Chi è questa Winnie, che nel secondo atto apparirà ormai interrata sino al collo, col volto solcato da rivoli di sudore? È una rappresentazione dello stato di estrema derelizione raggiunto dall’umanità contemporanea? O non sarà piuttosto una creatura impegnata in un’estrema, paradossale apologia della vita, che lei riafferma e celebra, mentre tutto vorrebbe negarla, contro la solitudine e il silenzio?
La parola agli esperti del ramo. Qui vorremmo limitarci a richiamare l’attenzione sul significato di quello che è forse il momento culminante della pièce. Mi riferisco ai piccoli gridi di sbigottito allarme con cui Winnie, a un certo punto, reagisce all'apparizione inattesa di qualcosa che osa muoversi ancora sulla morta sabbia del deserto in cui lei vive interrata: «Oh, ma dico, che cosa c’è qui? (...) Sembrerebbe un qualche genere di vita (...) Una formica! (...) Willie, una formica, una formica viva!».

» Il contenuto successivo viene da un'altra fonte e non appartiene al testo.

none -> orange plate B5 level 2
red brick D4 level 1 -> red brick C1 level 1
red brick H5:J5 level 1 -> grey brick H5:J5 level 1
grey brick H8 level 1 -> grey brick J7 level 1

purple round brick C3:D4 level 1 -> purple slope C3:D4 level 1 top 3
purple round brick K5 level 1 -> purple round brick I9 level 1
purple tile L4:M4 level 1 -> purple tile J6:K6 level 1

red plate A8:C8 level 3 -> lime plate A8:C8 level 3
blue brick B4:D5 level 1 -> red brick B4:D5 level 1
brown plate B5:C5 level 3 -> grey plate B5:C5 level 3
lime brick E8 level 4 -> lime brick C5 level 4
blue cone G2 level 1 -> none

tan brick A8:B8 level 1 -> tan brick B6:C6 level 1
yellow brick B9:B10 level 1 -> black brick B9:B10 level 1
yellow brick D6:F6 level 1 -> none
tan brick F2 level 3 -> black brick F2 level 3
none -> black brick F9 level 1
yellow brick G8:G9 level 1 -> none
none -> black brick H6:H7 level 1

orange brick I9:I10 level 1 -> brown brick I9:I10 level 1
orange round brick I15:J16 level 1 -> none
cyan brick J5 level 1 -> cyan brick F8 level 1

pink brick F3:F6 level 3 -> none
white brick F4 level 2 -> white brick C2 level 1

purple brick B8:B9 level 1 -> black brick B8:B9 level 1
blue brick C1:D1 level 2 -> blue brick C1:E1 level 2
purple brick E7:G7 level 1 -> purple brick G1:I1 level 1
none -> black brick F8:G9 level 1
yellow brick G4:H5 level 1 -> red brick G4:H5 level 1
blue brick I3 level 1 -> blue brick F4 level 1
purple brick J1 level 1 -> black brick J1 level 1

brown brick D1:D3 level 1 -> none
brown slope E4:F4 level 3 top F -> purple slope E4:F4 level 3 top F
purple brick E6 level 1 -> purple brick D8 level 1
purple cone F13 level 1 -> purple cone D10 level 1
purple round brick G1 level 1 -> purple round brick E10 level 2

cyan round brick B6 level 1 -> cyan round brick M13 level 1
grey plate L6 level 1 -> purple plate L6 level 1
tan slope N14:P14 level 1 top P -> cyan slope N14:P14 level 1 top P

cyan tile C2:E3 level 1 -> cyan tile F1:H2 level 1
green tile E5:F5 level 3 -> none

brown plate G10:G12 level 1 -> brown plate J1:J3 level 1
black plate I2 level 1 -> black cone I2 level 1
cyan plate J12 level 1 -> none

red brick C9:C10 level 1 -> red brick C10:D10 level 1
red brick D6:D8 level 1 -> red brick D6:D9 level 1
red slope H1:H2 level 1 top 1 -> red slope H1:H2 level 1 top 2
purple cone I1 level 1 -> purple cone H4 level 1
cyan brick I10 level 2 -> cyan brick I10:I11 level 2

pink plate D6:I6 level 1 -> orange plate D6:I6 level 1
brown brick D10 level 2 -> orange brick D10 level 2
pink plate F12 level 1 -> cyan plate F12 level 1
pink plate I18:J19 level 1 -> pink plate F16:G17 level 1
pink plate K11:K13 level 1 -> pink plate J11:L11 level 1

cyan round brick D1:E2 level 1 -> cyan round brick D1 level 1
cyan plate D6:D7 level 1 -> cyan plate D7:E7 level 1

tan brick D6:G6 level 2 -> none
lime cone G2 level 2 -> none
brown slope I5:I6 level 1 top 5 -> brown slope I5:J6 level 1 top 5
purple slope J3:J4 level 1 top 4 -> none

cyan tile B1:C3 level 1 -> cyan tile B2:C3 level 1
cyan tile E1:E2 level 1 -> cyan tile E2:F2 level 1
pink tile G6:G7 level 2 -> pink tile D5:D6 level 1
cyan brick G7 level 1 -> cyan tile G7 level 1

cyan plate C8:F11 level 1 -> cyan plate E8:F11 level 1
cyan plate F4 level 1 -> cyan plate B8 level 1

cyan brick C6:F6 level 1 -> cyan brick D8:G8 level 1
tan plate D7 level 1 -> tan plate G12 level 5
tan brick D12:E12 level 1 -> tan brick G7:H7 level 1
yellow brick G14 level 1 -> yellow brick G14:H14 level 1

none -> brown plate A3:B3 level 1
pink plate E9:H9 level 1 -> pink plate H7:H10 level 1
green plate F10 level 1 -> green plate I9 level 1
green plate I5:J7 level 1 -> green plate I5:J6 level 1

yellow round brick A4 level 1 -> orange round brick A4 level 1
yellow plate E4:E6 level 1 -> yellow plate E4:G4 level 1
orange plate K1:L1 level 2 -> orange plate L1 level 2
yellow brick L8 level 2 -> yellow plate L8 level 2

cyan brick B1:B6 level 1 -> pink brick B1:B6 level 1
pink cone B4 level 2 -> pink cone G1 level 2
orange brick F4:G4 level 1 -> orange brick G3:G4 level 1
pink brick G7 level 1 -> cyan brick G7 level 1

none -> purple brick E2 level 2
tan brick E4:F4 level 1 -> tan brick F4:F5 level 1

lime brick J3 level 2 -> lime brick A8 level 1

Bene, mi sembra evidente che dal terrore che suscita in Winnie il movimento di quella formica è doveroso arguire che Beckett, con la creazione di questa simpatica signora votata a un incessante chiacchiericcio, e al tempo stesso ostile a ogni possibile movimento, annunciò, senza saperlo, l’ascesa al potere della nostra loquace sinistra sul montarozzo Italia.